Detroit has become the poster child of American decline and for good reason: No city in what is now known as the Rust Belt experienced such soaring highs and such abysmal lows.
In the 1950s, Detroit was the wealthiest city in America. By 2014, just one year after the city declared bankruptcy, Detroit was considered the poorest city in America.
Detroit is starting to show signs of comeback by courting large investments from some of the companies who brought Detroit to its zenith, such as the Ford Motor Company, and balancing the city’s checkbook. But plenty of problems persist, and the whiplash has left policymakers and every day Americans asking what happened, and what is the way back for cities like Detroit.
Rodney Lockwood is a member of the Board of Directors of the Mackinac Center for Public Policy with a business background in real estate. Lockwood joins “The Signal Sitdown” this week to help unpack Detroit’s collapse, the beginnings of its recovery, and share his bold plan to revitalize a forgotten part of the city.
“I think Detroit is probably the most prime example,” of the Rust Belt’s collapse, Lockwood told The Daily Signal, “because other cities have not suffered as much as Detroit.”
“There was that period of time when it was the city,” Lockwood said of Detroit in the 1950s and 1960s. “Since that point in time, it is now, not even slowly but quite quickly, deteriorated into one third of its previous population.”
In its heyday, Detroit’s population peaked at “almost two million,” Lockwood said. Today, Detroit’s population is just “over 600,000 people.”
Detroit’s collapse was brought about, in part, by the auto industry looking elsewhere for lower production costs. Initially this meant automakers looked to other states south of Michigan—Tennessee, Alabama, Kentucky.
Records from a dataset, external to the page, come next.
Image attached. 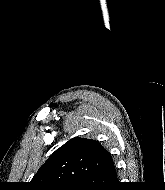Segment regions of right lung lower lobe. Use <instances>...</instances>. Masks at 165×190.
I'll use <instances>...</instances> for the list:
<instances>
[{
    "label": "right lung lower lobe",
    "mask_w": 165,
    "mask_h": 190,
    "mask_svg": "<svg viewBox=\"0 0 165 190\" xmlns=\"http://www.w3.org/2000/svg\"><path fill=\"white\" fill-rule=\"evenodd\" d=\"M79 190H122L123 185L117 181L116 168L111 160L87 174Z\"/></svg>",
    "instance_id": "1"
}]
</instances>
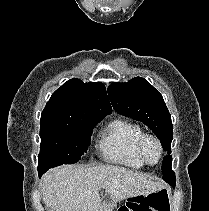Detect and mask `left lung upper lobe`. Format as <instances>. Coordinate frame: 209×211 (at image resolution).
Wrapping results in <instances>:
<instances>
[{"label": "left lung upper lobe", "mask_w": 209, "mask_h": 211, "mask_svg": "<svg viewBox=\"0 0 209 211\" xmlns=\"http://www.w3.org/2000/svg\"><path fill=\"white\" fill-rule=\"evenodd\" d=\"M114 109L146 124L160 139L163 149L171 153L173 126L162 95L144 78L135 77L126 83H112L107 89ZM172 156L163 158V179L172 178Z\"/></svg>", "instance_id": "5c2ea615"}]
</instances>
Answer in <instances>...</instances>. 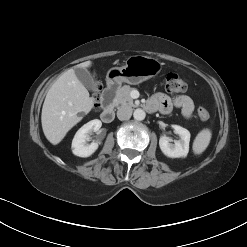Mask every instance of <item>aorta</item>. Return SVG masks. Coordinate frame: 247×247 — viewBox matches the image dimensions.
<instances>
[{
    "label": "aorta",
    "instance_id": "1",
    "mask_svg": "<svg viewBox=\"0 0 247 247\" xmlns=\"http://www.w3.org/2000/svg\"><path fill=\"white\" fill-rule=\"evenodd\" d=\"M145 116H146V113L143 109H136L133 113V117L135 120H138V121H141V120H144L145 119Z\"/></svg>",
    "mask_w": 247,
    "mask_h": 247
}]
</instances>
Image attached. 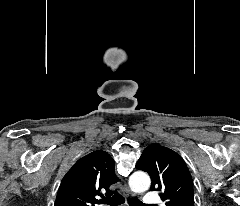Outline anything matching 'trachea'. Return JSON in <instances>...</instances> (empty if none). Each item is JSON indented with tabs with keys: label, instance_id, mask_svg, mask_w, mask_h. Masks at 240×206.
<instances>
[{
	"label": "trachea",
	"instance_id": "3493384b",
	"mask_svg": "<svg viewBox=\"0 0 240 206\" xmlns=\"http://www.w3.org/2000/svg\"><path fill=\"white\" fill-rule=\"evenodd\" d=\"M124 202V198L118 193L116 192L112 197L110 198H103L101 200V203H107L110 206H117L120 205ZM129 205L130 206H144V204L138 200V199H133L131 201H129Z\"/></svg>",
	"mask_w": 240,
	"mask_h": 206
}]
</instances>
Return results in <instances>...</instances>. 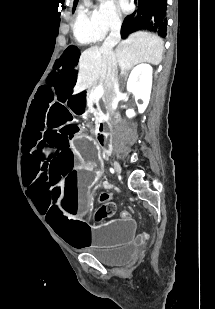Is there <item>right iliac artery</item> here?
<instances>
[{"label": "right iliac artery", "instance_id": "1", "mask_svg": "<svg viewBox=\"0 0 215 309\" xmlns=\"http://www.w3.org/2000/svg\"><path fill=\"white\" fill-rule=\"evenodd\" d=\"M110 171H112L114 173V170L112 168H110Z\"/></svg>", "mask_w": 215, "mask_h": 309}]
</instances>
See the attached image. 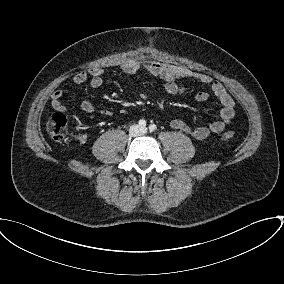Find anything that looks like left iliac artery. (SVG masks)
<instances>
[{
  "label": "left iliac artery",
  "mask_w": 284,
  "mask_h": 284,
  "mask_svg": "<svg viewBox=\"0 0 284 284\" xmlns=\"http://www.w3.org/2000/svg\"><path fill=\"white\" fill-rule=\"evenodd\" d=\"M149 130H150V132L155 131L156 130V125L155 124H150L149 125Z\"/></svg>",
  "instance_id": "left-iliac-artery-1"
}]
</instances>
By the late 1980s, the auto industry was looking to offshore production, incentivized by growing volumes of trade agreements with foreign countries.
But the auto industry moving out is not the entire story, Lockwood claimed. “It was part of it, but we also had some policy changes along the way,” he said.
In Lockwood’s mind, the biggest change was Detroit’s tax structure. “An income tax was enacted in the sixties,” Lockwood said, “taxing both residents and workers, or if you were a resident worker even more.”
In the past few years, however, Detroit has shown signs of coming back. Lockwood wants to partake in that comeback, and he has an ambitious plan to create a “freedom city,” in Detroit on Belle Isle.
Lockwood lays out his vision for this city through a novel he wrote titled, “Belle Isle: Detroit’s Game Changer.”
“Belle Isle is an island in the Detroit River, which is an international river. One side is Detroit, Michigan. The other side is Windsor, Ontario,” Lockwood said. “It’s a total of, to be exact, 982 acres, about 1.5 square miles.”
As Detroit deteriorated, so too did Belle Isle. “In the last couple decades, [Belle Isle] has fallen into, sort of, disrepair. Detroit was facing a budget crisis, so it wasn’t being maintained,” Lockwood added.
Since Detroit’s bankruptcy, however, the state of Michigan took over Belle Isle and helped restore it, “but it’s still underutilized.”
In his book, Lockwood envisions a walkable, densely populated city on Belle Isle where government has a very limited role and is focused on delivering essential services.
The Belle Isle Lockwood describes seems like a town out of a European microstate meets “The Jetsons.”
And the idea has purchase. “I was shocked or surprised by the interest that this idea garnered from all over the world,” Lockwood said of his book.
It’s not just Lockwood’s readers, either.
Mitchell Research and Communications performed a survey of Detroit and Michigan residents on the idea of turning Belle Isle into a special economic zone. They found that an outright majority of Michiganders (51%) and Detroiters (68%) support making Belle Isle “a Special Economic Zone as a high-density area within Detroit that is accessible to all.”